-- WORKING DATA --
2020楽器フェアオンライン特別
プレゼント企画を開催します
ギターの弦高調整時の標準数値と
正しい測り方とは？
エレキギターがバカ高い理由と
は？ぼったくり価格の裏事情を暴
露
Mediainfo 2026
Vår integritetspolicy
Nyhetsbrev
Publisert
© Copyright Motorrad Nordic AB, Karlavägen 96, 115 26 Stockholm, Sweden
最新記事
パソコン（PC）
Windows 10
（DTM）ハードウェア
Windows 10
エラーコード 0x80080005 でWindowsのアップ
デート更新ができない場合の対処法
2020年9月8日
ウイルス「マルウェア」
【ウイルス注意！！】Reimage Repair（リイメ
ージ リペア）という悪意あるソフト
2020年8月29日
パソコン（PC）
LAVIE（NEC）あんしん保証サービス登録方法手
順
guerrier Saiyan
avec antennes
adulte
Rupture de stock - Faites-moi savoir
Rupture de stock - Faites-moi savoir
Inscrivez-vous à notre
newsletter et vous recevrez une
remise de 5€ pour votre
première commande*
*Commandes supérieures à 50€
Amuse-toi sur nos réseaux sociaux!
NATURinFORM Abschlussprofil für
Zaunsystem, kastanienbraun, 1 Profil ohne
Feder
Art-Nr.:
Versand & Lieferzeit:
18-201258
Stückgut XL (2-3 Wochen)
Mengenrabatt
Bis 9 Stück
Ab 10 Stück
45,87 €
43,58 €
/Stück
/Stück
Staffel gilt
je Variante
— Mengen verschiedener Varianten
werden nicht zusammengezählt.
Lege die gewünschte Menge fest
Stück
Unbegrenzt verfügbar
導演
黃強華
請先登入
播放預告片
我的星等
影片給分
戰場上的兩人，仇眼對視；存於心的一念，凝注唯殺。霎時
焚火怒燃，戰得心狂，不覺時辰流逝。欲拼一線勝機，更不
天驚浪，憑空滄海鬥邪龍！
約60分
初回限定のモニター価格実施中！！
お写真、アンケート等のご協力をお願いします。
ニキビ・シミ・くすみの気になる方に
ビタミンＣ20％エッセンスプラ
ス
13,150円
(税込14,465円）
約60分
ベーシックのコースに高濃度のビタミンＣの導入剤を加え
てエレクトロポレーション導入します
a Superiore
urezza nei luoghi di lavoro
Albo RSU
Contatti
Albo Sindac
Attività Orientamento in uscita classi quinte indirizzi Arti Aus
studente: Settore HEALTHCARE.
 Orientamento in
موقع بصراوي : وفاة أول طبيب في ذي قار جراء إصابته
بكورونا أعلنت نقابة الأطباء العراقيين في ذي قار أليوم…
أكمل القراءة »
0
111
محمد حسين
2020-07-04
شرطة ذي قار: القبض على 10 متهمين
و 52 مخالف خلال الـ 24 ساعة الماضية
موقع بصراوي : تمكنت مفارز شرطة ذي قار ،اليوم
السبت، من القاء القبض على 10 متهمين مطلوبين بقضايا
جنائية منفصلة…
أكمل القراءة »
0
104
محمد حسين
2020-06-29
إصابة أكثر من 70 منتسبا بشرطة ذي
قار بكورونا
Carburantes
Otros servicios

-- DIRECTIONS FOR THIS TASK --
Scan the material for lines with the word "القبض", and copy each line you find.

-- FINAL ANSWER --
شرطة ذي قار: القبض على 10 متهمين
السبت، من القاء القبض على 10 متهمين مطلوبين بقضايا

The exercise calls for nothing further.